▶ _TEXT SHOWN_:
__________________________________________________

I guess I can't say everybody does, but a lot of us

when we go to church, we put-- we're Christ followers

and we should find identity and partnership with the other

in communion, but we put this mask on like, I'm fine,

I'm fine.

Why don't we allow ourselves to be more vulnerable?

It's interesting-- in our case, I think some of us

do it because we're hiding something.

We're hiding immorality and we've

seen that-- we've seen, unfortunately,

pastors and Christian leaders who the mask is taken off

and we find greed and arrogance and corruption.

But in our case, we weren't consciously trying

to hide this from anyone.

We've actually been shocked as a family

that people didn't know more.

People in our church and our family are saying,

wait, we didn't know, we didn't know.

We say, you didn't know?

We weren't trying to hide it in our case.

I think there are a lot of people just trying to cope

and church becomes a place where they

can be fed, be around other people,

experience some normality.

And so some yes, are hiding it and they're putting on a mask,

then others are just trying to make it to tomorrow

and they're just trying to have a little peace

for a few moments in their lives.

What about someone watching the program who

says, Shawn, there is brokenness in my family--

we would call it, I guess, dysfunction-- I'm broken,

we have been dealing with things or God hasn't showed up,

God hasn't remedied this situation.

What about how God uses quote "broken people"?

Well, I think sometimes God chooses

to take us through a season of brokenness

or in like my mom's case, it became brokenness

she had to live with it and it becomes a wound she carries

with her that affects us.

And I think that God uses that, like in my case--

I can speak to my situation-- all my mom's brokenness helped

shape my heart for hurting people

and for people who are going through chaos-- kids

growing up in tough environments or broken families,

dysfunctional families.

__________________________________________________

▶ _EXTRACTED ENTRIES_:
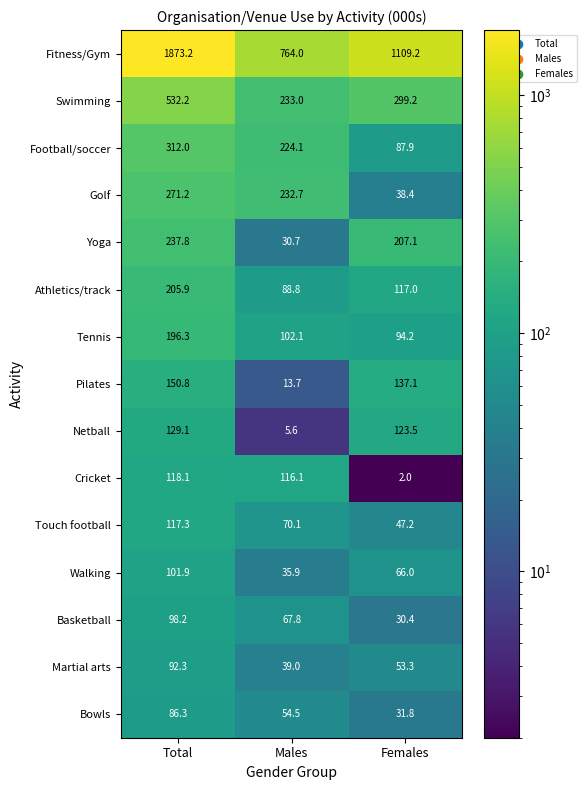

Is it true that Football/soccer equals 312.0 at Total?

True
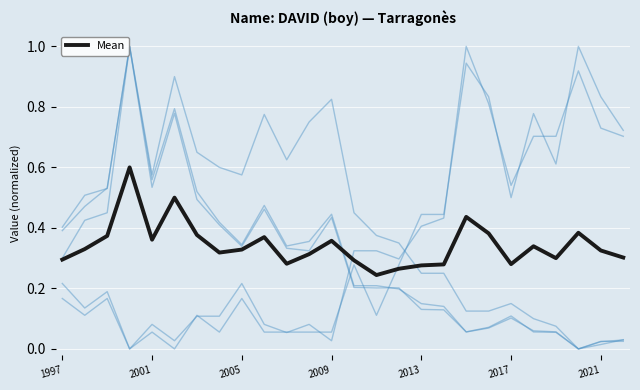

What is the greatest value displayed?

1.0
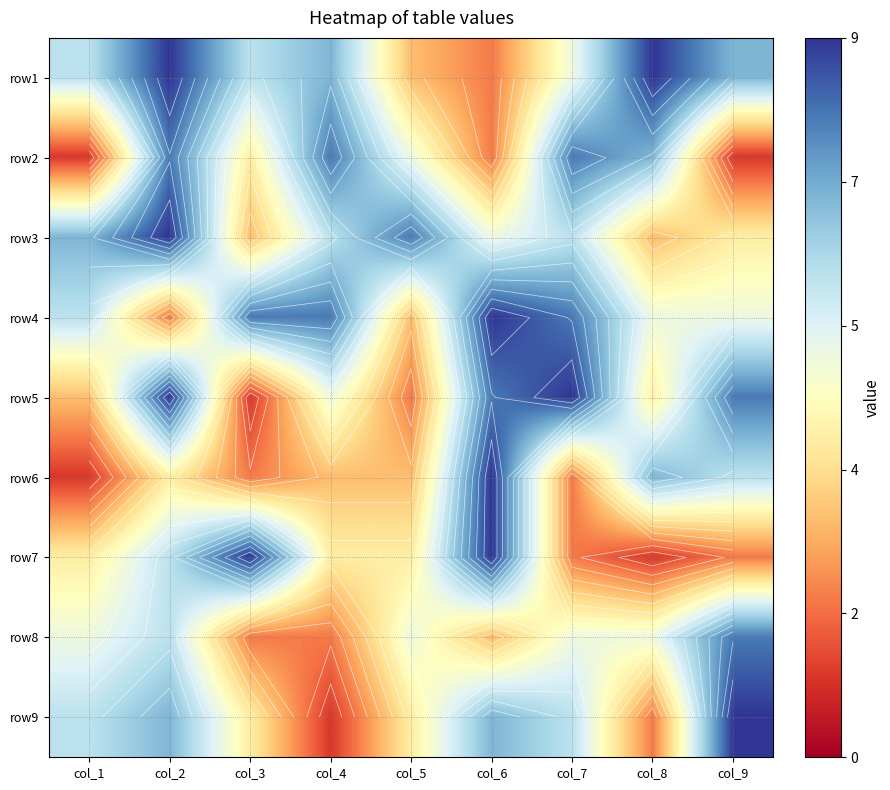

Is it true that row5 equals 3 at col_5?

False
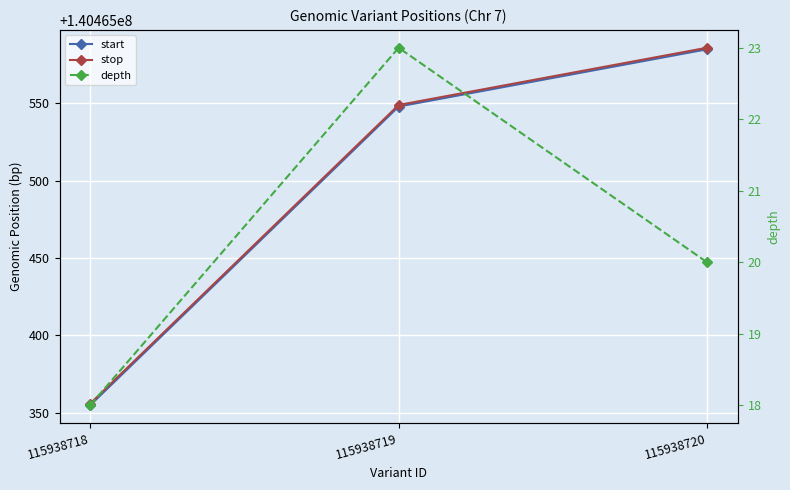

Between 115938719 and 115938720, which is larger?

115938720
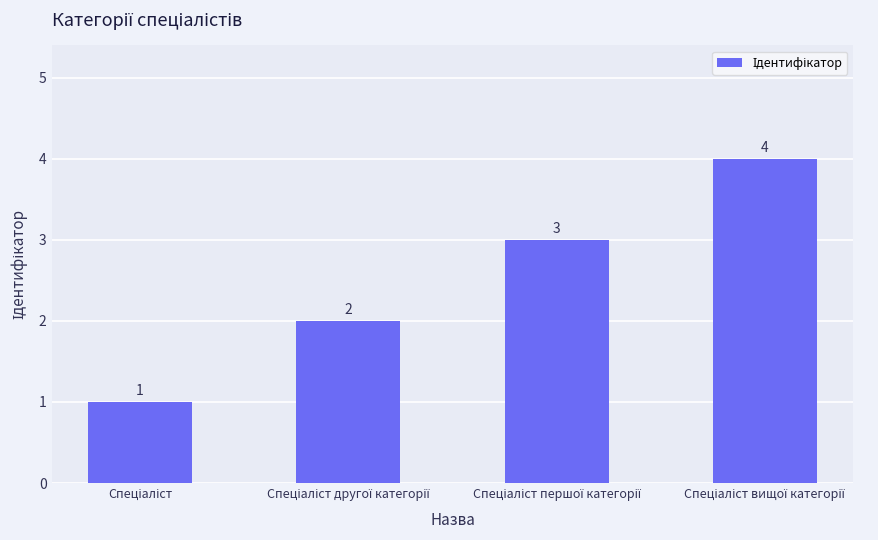

What is the difference between the maximum and minimum values?

3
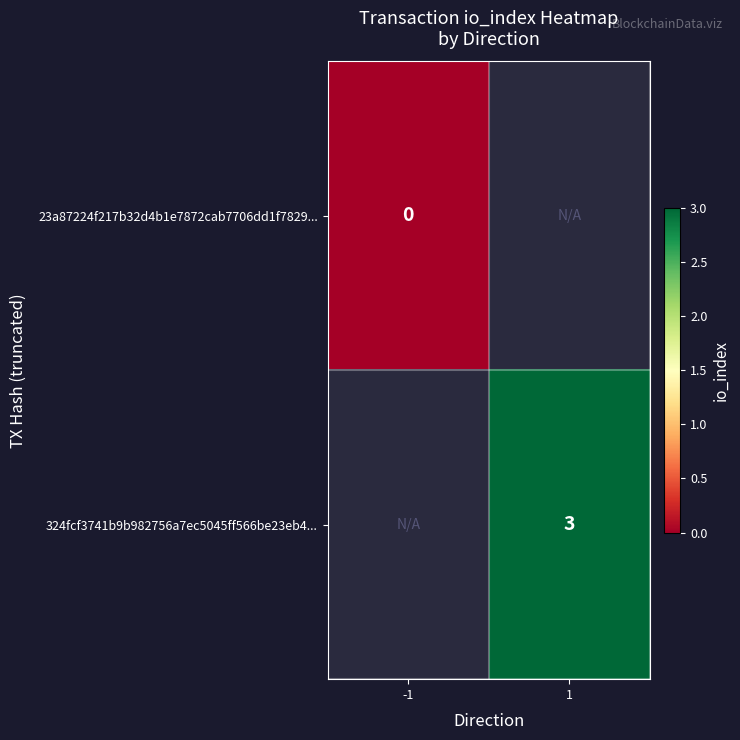

Is it true that 324fcf3741b9b982756a7ec5045ff566be23eb4... equals 3 at 1?

True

__________________________________________________

▶ _INSTRUCTION A_: In the interview about wearing masks at church, what three things does the speaker say are found when the mask comes off some pastors and Christian leaders?
▶ _INSTRUCTION B_: Go on with the interview about brokenness and faith, starting after its last sentence.
The items play no part in this work.

▶ _ANSWER SECTION A_: Greed, arrogance and corruption.

▶ _ANSWER SECTION B_:
And so I think God uses those things for our good,

my good in my case and my story, for the good of others,

and then ultimately for His glory.

And so I think even at times He chooses not to heal,

He chooses not to fix because He has this grand plan He's

working where He's going to use our experiences-- as he has

in my life to develop in me a pastor's heart.

And we sometimes think if God is loving,

He will fix me or fix us, but that's not perhaps

the best theology.

No, it's not.

Even in Hebrews we learn that whom the Lord loves,

He chastens, too, so He goes as far as even disciplining us.

I think of it as parenting-- sometimes my kids

go through things and I might put a little Bandaid

on the cut, but I also know that it's good for them

to experience a cut or to go through some things

to grow and know that life has some hurts and frailties.

I think God knows that in the course of our lives,

what we face today-- like David facing the lion and the bear,

then he's ready for Goliath.

And I think in my case, I went through some things

and our family went through some things

so that God could use us in a different and even greater

way beyond that.

And there's great hope in this book

too because you call your mother your spiritual hero

in the midst of all this.

And at her funeral, you heard from people

who said her spiritual impact was just marvelous in her life.

It was huge because she noticed people

other people didn't notice.

She noticed the marginalized, she noticed--

And now you do too.

It's like a sixth sense for me because my mom had it

and I don't feel uncomfortable around people

who are different than me-- someone

in a wheelchair, someone who's got

autism, a child with autism.

And we all feel uncomfortable if it's different than we are,

but I don't run from that because my mom didn't

run from that.

She ran to those people, she loved them,

treated them with the same dignity she treated

the pastor or anyone else.

A special thing in your book-- you're

talking about what your church does now to minister to people

and I guess your church in California

had created some fake snow for a sledding situation

and a parent of a disabled child said, thank you,

you let children like mine go first

and we're not usually counted first.

The impact you're having it is terrific.

So we bring in 95 tons of snow to have this big event where

5,000 people show up-- and it's quite a process

in Southern California to bring 95 tons of snow and put it out

so we can do sledding once a year--

but it's an outreach community.

And what we say is-- even to the community--

kids with special needs can come and we give them

the first hour on the hill and nobody else can go out.

And this mom said, we usually get the leftovers.

Your church gave us the first opportunity on the fresh snow.

And she started crying and she said,

nobody's done that for our family.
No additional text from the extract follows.